TweetingJay - the TakeLab and LIIR semantic similarity detection system

Version: 1.0
Release date: February 19, 2015


For other TakeLab data and software see our software and resources section.

1 Description

The TweetingJay twitter text similarity detection system was entered as TKLBLIIR in the SemEval-2015: Semantic Evaluation Exercises to perform the Paraphrase and Semantic Similarity in Twitter task.

Given two tweets, t1 and t2, the system must provide a binary yes/no decision about the tweets being semantically equivalent. The SemEval-2015 organizers measured the performance of our system by comparing its output with the aggregated similarity scores obtained from human subjects on the same data set using the F1 measure.

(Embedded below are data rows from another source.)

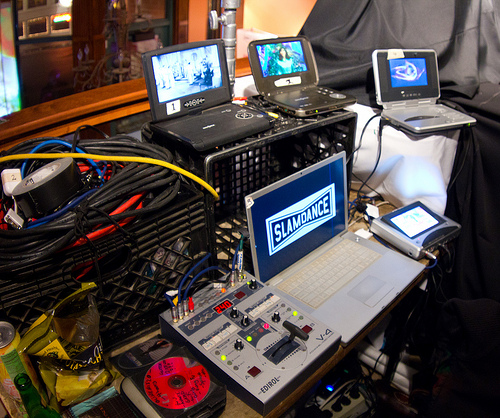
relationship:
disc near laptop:
[126, 350, 211, 417] [193, 122, 421, 357]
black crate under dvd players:
[144, 97, 356, 216] [141, 35, 357, 151]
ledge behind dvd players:
[4, 61, 223, 146] [134, 32, 353, 157]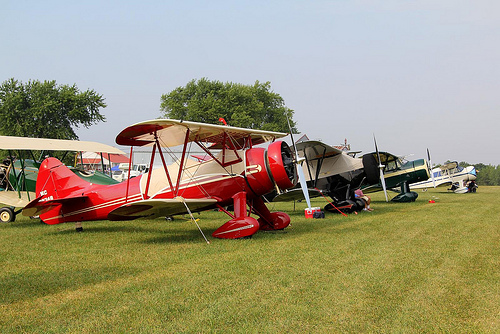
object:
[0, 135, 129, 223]
airplane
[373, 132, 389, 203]
propeller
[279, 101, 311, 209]
propeller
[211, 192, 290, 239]
landing gear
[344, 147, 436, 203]
airplane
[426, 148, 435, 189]
propellor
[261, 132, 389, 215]
planes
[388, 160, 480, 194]
airplane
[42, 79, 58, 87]
top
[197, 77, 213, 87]
top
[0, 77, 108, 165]
tree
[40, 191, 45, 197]
writing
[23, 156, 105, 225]
tail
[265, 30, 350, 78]
blue sky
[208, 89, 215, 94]
leaves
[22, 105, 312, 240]
plane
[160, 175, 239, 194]
stripes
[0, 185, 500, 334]
grass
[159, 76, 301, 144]
tree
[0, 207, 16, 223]
back wheel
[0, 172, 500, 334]
ground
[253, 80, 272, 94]
top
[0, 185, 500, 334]
field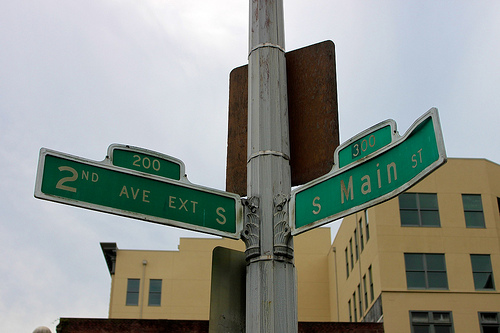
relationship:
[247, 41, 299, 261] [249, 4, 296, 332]
brackets on a street pole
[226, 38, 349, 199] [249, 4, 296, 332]
street sign attached to street pole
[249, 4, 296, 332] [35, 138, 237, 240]
street pole with sign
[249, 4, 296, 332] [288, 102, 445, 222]
street pole with sign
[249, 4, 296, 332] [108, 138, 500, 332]
street pole in front of building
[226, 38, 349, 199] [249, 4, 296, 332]
street sign on street pole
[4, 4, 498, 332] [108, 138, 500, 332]
sky above building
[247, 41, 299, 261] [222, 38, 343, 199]
brackets holding street sign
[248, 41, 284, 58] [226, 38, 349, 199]
top bracket on street sign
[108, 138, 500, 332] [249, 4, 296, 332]
building behind street pole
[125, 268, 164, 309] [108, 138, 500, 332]
windows on building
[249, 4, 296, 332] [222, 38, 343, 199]
street pole with attached street sign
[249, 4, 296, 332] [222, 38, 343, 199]
street pole with street sign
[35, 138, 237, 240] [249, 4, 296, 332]
sign on street pole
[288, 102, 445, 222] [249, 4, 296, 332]
sign on street pole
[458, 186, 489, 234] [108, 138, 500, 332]
window on building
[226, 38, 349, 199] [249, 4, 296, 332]
street sign hanging on street pole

If you use the software or the datasets, please cite the following paper:

TODO apalike citation with link

The BibTeX format is:
  @InProceedings{TODO,
    author    = {Glava\v{s}, Goran  and  Karan, Mladen  
                 and  \v{S}najder, Jan  and  Dalbelo Ba\v{s}i\'{c}, Bojana and Vuli\v{c}, Ivan and Moens, Marie-Francine},
    title     = {TKLBLIIR: Detecting Twitter Paraphrases with TweetingJay},
    booktitle = {Proceedings of the TODO
                 {(SemEval 2015)}},
    month     = {TODO},
    year      = {2015},
    address   = {Denver, United States of America},
    publisher = {Association for Computational Linguistics},
    pages     = {x-y},
    url       = {TODO}
  }
  

2 Instructions

2.1 Installation prerequisites

You will need python (2.7.6) (with nltk, numpy and joblib libraries) and the libsvm command line tools.

Unix (Ubuntu or similar):

Very likely you already have python, if not install it first from www.python.org, you can get everything else by:
      sudo apt-get install python-nltk python-numpy python-joblib libsvm-tools
      python -c "import nltk; nltk.download('punkt')" 
      

Windows:

Not tested but should work, roughly you should:

2.2 Download

The source code and the data files can be downloaded from this location:

2.3 Usage

Expected usage is as follows:
  1. Generate a combined (train + dev + test) data set file:
    ./data-set/generateCombined.py 
  2. Generate the features:
    ./feature-generation/mostFeatures.py
  3. Train a svm model on train + dev and apply it to test
    ./experiment/experiment.py
Once finished the output can be found in ./experiment/output/PIT2015_TKLBLIIR_rbfsvm.output
The steps are automated in the script run.sh

Some common usage scenarios:

Replicate TKLBLIIR Semeval result:

Follow the above pipeline exactly (execute the run.sh script).

Evaluation is done using the official evaluation script (also available in the ./experiment/output folder). The output should be:
  838	TKLBLIIR	01_rbfsvm		0.658	0.627	0.691	
  

Annotate a new test set

Before starting, replace ./data-set/test with your own test file in the same format (the official Semeval 2015 Task 1 format). Run the above pipeline (execute the run.sh script). The output can be found in ./experiment/output/PIT2015_TKLBLIIR_rbfsvm.output .

NOTE:

Perform SVM parameter optimisation:

C and gamma SVM parameter values are hard-coded into experiment.py, if you wish to verify the values using grid search (or find better ones) go to the experiment subfolder and run
./experiment/opt-params.py N 
Where N is the number of parallel threads you can afford to use. The script will perform a grid search in the space of possible C and gamma values guided by a 10-fold crossvalidation on the training set. Depending on your computer this may take a long time. After the search has finished the optimal parameters will be reported.

Change the features used:

The format of a feature file is (e.g. for two features):
     (line 0) featurename1 | featurename2
     (line 1) example1-ID | ex1-featurename1-value | ex1-featurename2-value
     (line 2) example2-ID | ex2-featurename1-value | ex2-featurename2-value
     
Each file can contain one or more features. There can be more than one file. The models use all features from all feature files located in ./experiment/feature-files.

You may affect the features as you wish by manipulating these files. E.g. you may add a new feature by adding a properly formatted file to this folder. This is exactly how the ./feature-generation/mostFeatures.py script adds features.

You can find the raw text data (including IDs) from which to generate your features in the file ./data-set/combined.data.

2.4 Final notes

3 License

This code is available under a derivative of a BSD-license that requires proper attribution. Essentially, you can use, modify and sell this software or the derived software in academic and non-academic, commercial and non-commercial, open-source and closed-source settings, but you have to give proper credit.